Yeray Artiles, representante de CSIF y funcionario de carrera perteneciente al cuerpo autonómico, sostiene que la principal objeción del sindicato es que la Administración «busque refuerzo fuera del cuerpo» sin haber comprobado antes si las plazas podían cubrirse con los propios efectivos de la Policía Canaria. «No se ha convocado. A nadie se le ha dicho que necesitábamos policías para Fuerteventura ni para Tenerife», afirma. A su juicio, la ausencia de una convocatoria interna impide conocer si había funcionarios del cuerpo interesados y capacitados para ocupar esos destinos.
La Dirección General defiende que se han realizado los informes necesarios y que la convocatoria responde a la normativa vigente.

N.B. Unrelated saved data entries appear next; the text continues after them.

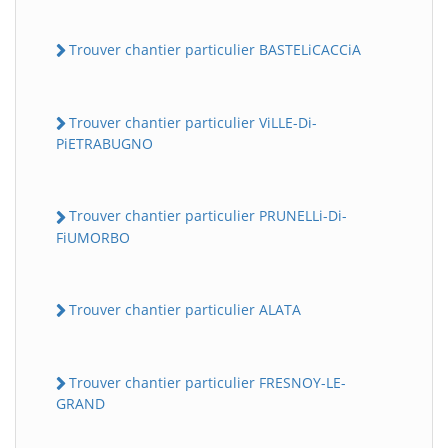
Trouver chantier particulier BASTELiCACCiA
Trouver chantier particulier ViLLE-Di-
PiETRABUGNO
Trouver chantier particulier PRUNELLi-Di-
FiUMORBO
Trouver chantier particulier ALATA
Trouver chantier particulier FRESNOY-LE-
GRAND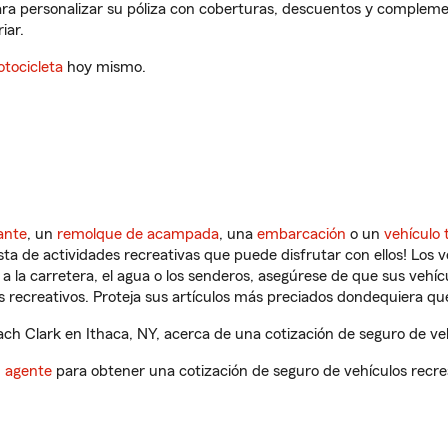
ara personalizar su póliza con coberturas, descuentos y compleme
iar.
tocicleta
hoy mismo.
ante
, un
remolque de acampada
, una
embarcación
o un
vehículo 
ista de actividades recreativas que puede disfrutar con ellos! Los 
a la carretera, el agua o los senderos, asegúrese de que sus vehí
 recreativos. Proteja sus artículos más preciados dondequiera qu
h Clark en Ithaca, NY, acerca de una cotización de seguro de veh
n agente
para obtener una cotización de seguro de vehículos recre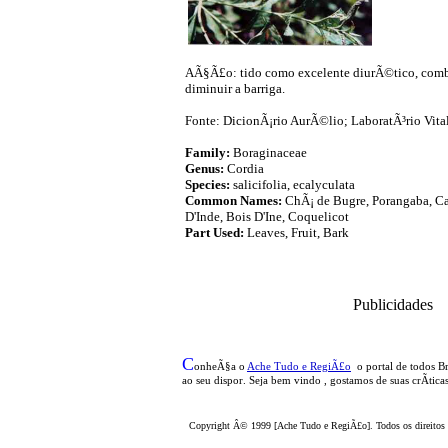
AÃ§Ã£o: tido como excelente diurÃ©tico, combat
diminuir a barriga.
Fonte: DicionÃ¡rio AurÃ©lio; LaboratÃ³rio Vita
Family:
Boraginaceae
Genus:
Cordia
Species:
salicifolia, ecalyculata
Common Names:
ChÃ¡ de Bugre, Porangaba, Ca
D'Inde, Bois D'Ine, Coquelicot
Part Used:
Leaves, Fruit, Bark
Publicidades
C
onheÃ§a o
A
che Tudo e RegiÃ£o
o portal
de todos Br
ao seu dispor
.
Seja b
em vindo
, g
ostamos de suas crÃ­tica
Copyright Â© 1999 [Ache Tudo e RegiÃ£o]. Todos os direitos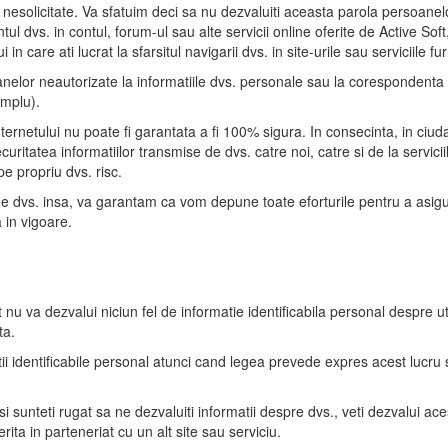
 nesolicitate. Va sfatuim deci sa nu dezvaluiti aceasta parola persoanelo
ntul dvs. in contul, forum-ul sau alte servicii online oferite de Active Soft,
 care ati lucrat la sfarsitul navigarii dvs. in site-urile sau serviciile fu
anelor neautorizate la informatiile dvs. personale sau la corespondenta 
emplu).
ternetului nu poate fi garantata a fi 100% sigura. In consecinta, in ciud
uritatea informatiilor transmise de dvs. catre noi, catre si de la servic
pe propriu dvs. risc.
de dvs. insa, va garantam ca vom depune toate eforturile pentru a asig
 in vigoare.
u va dezvalui niciun fel de informatie identificabila personal despre utili
ta.
atii identificabile personal atunci cand legea prevede expres acest lucr
si sunteti rugat sa ne dezvaluiti informatii despre dvs., veti dezvalui ace
rita in parteneriat cu un alt site sau serviciu.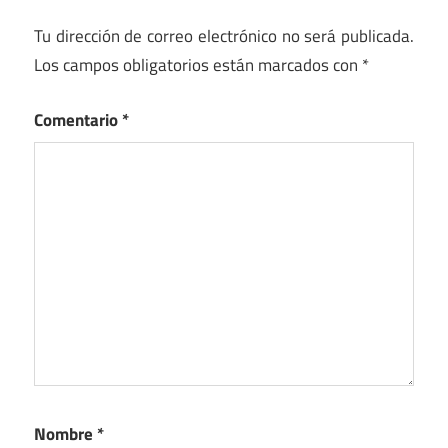
Tu dirección de correo electrónico no será publicada.
Los campos obligatorios están marcados con
*
Comentario
*
Nombre
*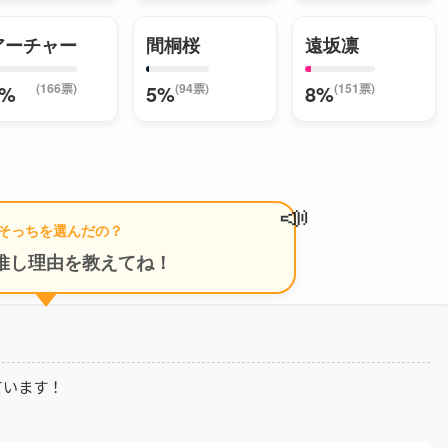
アーチャー
間桐桜
遠坂凛
(166票)
(94票)
(151票)
9%
5%
8%
📣
そっちを選んだの？
推し理由を教えてね！
ています！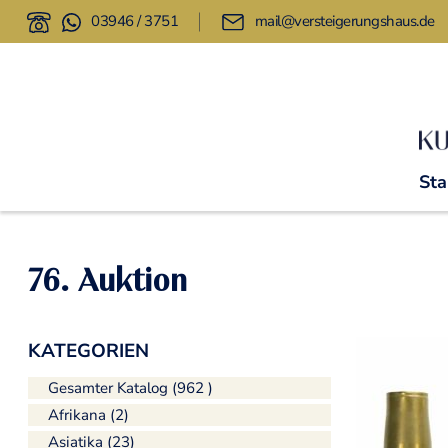
03946 / 3751
mail@versteigerungshaus.de
Sta
76. Auktion
KATEGORIEN
Gesamter Katalog (962 )
Afrikana (2)
Asiatika (23)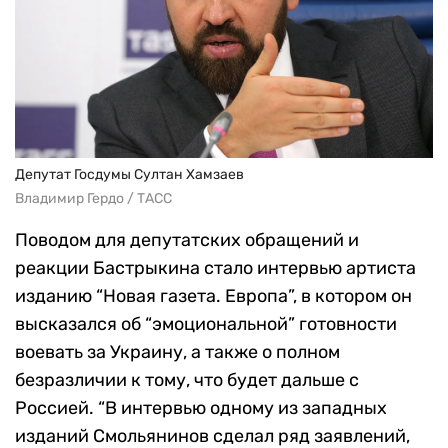
Депутат Госдумы Султан Хамзаев
Владимир Гердо / ТАСС
Поводом для депутатских обращений и
реакции Бастрыкина стало интервью артиста
изданию “Новая газета. Европа”, в котором он
высказался об “эмоциональной” готовности
воевать за Украину, а также о полном
безразличии к тому, что будет дальше с
Россией. “В интервью одному из западных
изданий Смольянинов сделал ряд заявлений,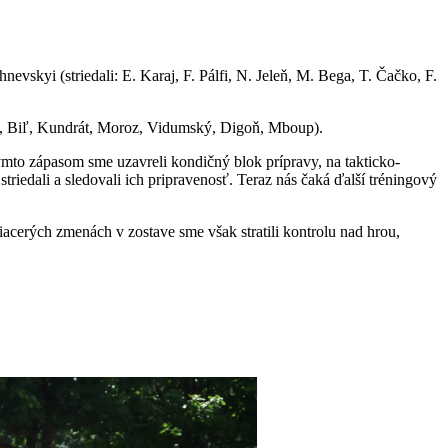
evskyi (striedali: E. Karaj, F. Pálfi, N. Jeleň, M. Bega, T. Čačko, F.
un, Biľ, Kundrát, Moroz, Vidumský, Digoň, Mboup).
mto zápasom sme uzavreli kondičný blok prípravy, na takticko-
triedali a sledovali ich pripravenosť. Teraz nás čaká ďalší tréningový
iacerých zmenách v zostave sme však stratili kontrolu nad hrou,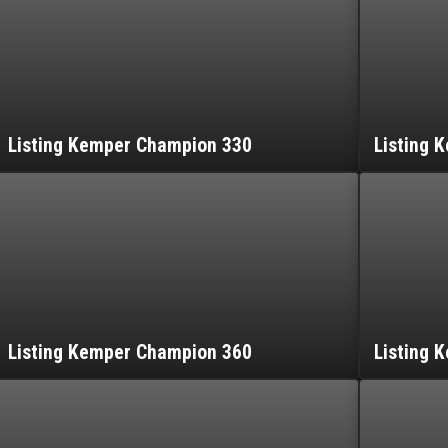
Listing Kemper Champion 330
Listing 
Listing Kemper Champion 360
Listing 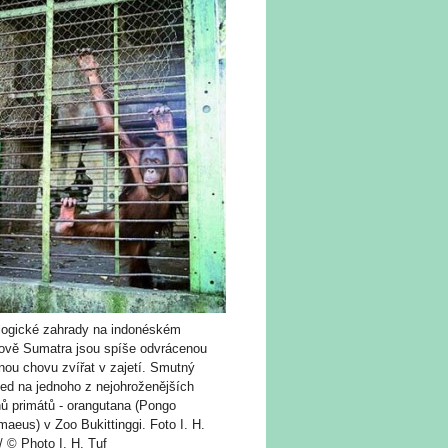
logické zahrady na indonéském
rově Sumatra jsou spíše odvrácenou
nou chovu zvířat v zajetí. Smutný
led na jednoho z nejohroženějších
hů primátů - orangutana (Pongo
aeus) v Zoo Bukittinggi. Foto I. H.
/ © Photo I. H. Tuf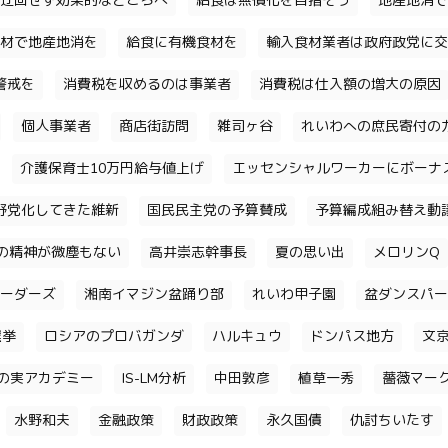
迂回せず効果的なところへ
給食は無償化を目指そう
地産地消で
材で地産地消を
給食に有機食材を
輸入食材業者は政府政党に交
警戒を
消費税を収めるのは事業者
消費税は仕入額の増大の原因
個人事業者
商店街訪問
雑司ヶ谷
れいわへの庶民寄付の
介護保育士10万円給与値上げ
エッセンシャルワーカーにボーナ
野党化してきた維新
国民民主党の予算賛成
予算編成組み替え動
の精神が微塵もない
高井崇志幹事長
夏の思い出
メロリンQ
ーダーズ
湘南イマジン盆踊り部
れいわ甲子園
盆ダンスパー
選挙
ロシアのプロバガンダ
ハルキュウ
ドンパス地方
文
の実アカデミー
IS-LM分析
中田敦彦
植草一秀
薔薇マー
水野和夫
金融政策
財政政策
永久国債
仇討ちいたす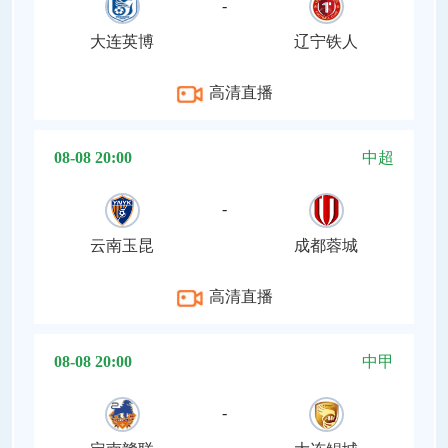
-
大连英博
辽宁铁人
高清直播
08-08 20:00
中超
-
云南玉昆
成都蓉城
高清直播
08-08 20:00
中甲
-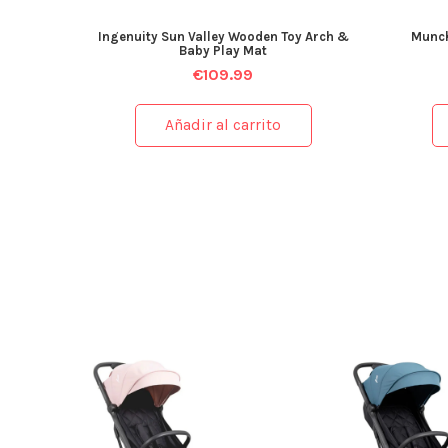
Ingenuity Sun Valley Wooden Toy Arch &
Munch
Baby Play Mat
€
109.99
Añadir al carrito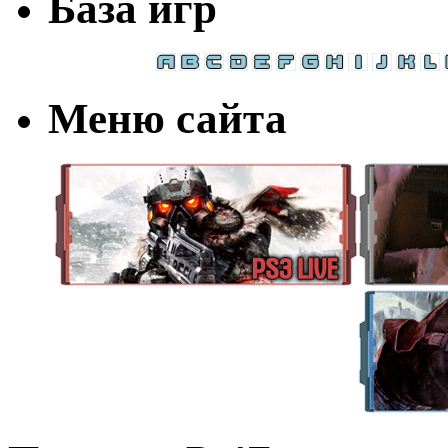
База игр
Меню сайта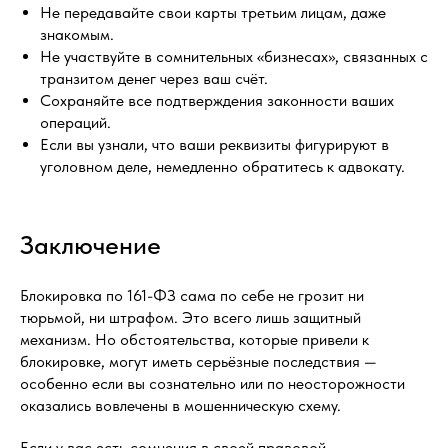
Не передавайте свои карты третьим лицам, даже
знакомым.
Не участвуйте в сомнительных «бизнесах», связанных с
транзитом денег через ваш счёт.
Сохраняйте все подтверждения законности ваших
операций.
Если вы узнали, что ваши реквизиты фигурируют в
уголовном деле, немедленно обратитесь к адвокату.
Заключение
Блокировка по 161-ФЗ сама по себе не грозит ни
тюрьмой, ни штрафом. Это всего лишь защитный
механизм. Но обстоятельства, которые привели к
блокировке, могут иметь серьёзные последствия —
особенно если вы сознательно или по неосторожности
оказались вовлечены в мошенническую схему.
Если у вас есть сомнения в своей правовой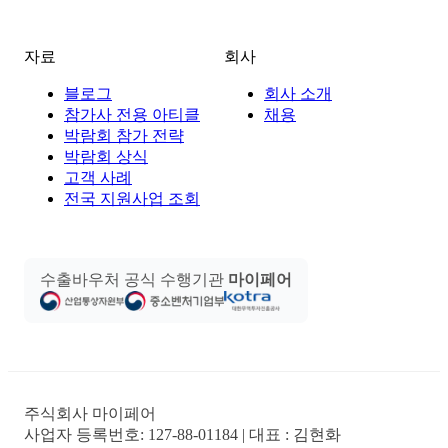
자료
회사
블로그
회사 소개
참가사 전용 아티클
채용
박람회 참가 전략
박람회 상식
고객 사례
전국 지원사업 조회
수출바우처 공식 수행기관
마이페어
주식회사 마이페어
사업자 등록번호:
127-88-01184
| 대표 :
김현화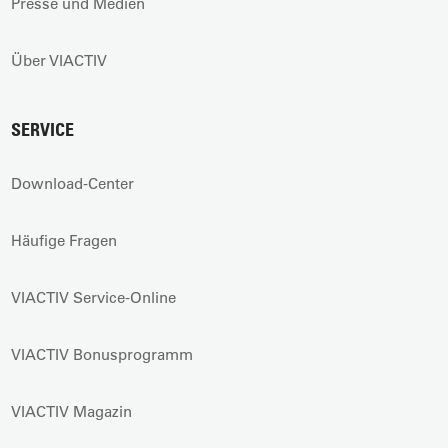
Presse und Medien
Über VIACTIV
SERVICE
Download-Center
Häufige Fragen
VIACTIV Service-Online
VIACTIV Bonusprogramm
VIACTIV Magazin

Sin embargo, desde la Dirección General de Seguridad defienden que la convocatoria responde a la normativa vigente y que las 50 plazas están reservadas para su cobertura por personal procedente de otras Fuerzas y Cuerpos de Seguridad en el Catálogo de Puestos de Trabajo aprobado por el Decreto 213/2025, un instrumento que, según la Administración, «fue negociado y se encuentra plenamente en vigor».
Así mismo, la Administración señala, además, que la resolución se publicó con todos los informes preceptivos correspondientes, y ya previamente incluidos el de los Servicios Jurídicos y el de Planificación y Presupuesto.
Procesos de dudosa legalidad
Asimismo, CSIF denuncia un «abuso sistemático» de la llamada «jurisprudencia sobre los aspirantes de buena fe», que protege en determinadas circunstancias a quienes obtuvieron una plaza en un proceso que posteriormente es declarado nulo, pese a no ser responsables de las irregularidades.
El CSIF advierte de un posible fraude de ley en los procedimientos para intentar favorecer a terceros.
Según la organización sindical, esta situación puede provocar que, cuando un proceso es recurrido y finalmente anulado varios años después, las personas que obtuvieron una plaza hayan consolidado mientras tanto una situación jurídica difícil de revertir. A partir de esta interpretación, CSIF advierte de un posible «fraude de ley institucionalizado» o «enchufismo diferido», al considerar que procedimientos aparentemente legales podrían utilizarse para favorecer de antemano a determinadas personas o situaciones jurídicas.
Artiles sostiene que esta práctica no se limita a la convocatoria de la Policía Canaria, sino que se está produciendo, a su juicio, en otros procesos selectivos de las administraciones públicas. El representante sindical asegura que pueden elaborarse unas bases para que «determinadas personas tengan más facilidad de acceder que otras» y que, cuando llega una eventual resolución judicial años después, esos aspirantes ya se encuentran dentro de la Administración.
En este caso, CSIF reclama que se garantice primero la carrera profesional y los mecanismos ordinarios de provisión para los agentes que ya integran la Policía Canaria antes de recurrir a funcionarios de otros cuerpos. El sindicato solicita la nulidad de la convocatoria y la suspensión cautelar de su ejecución mientras se resuelve el recurso.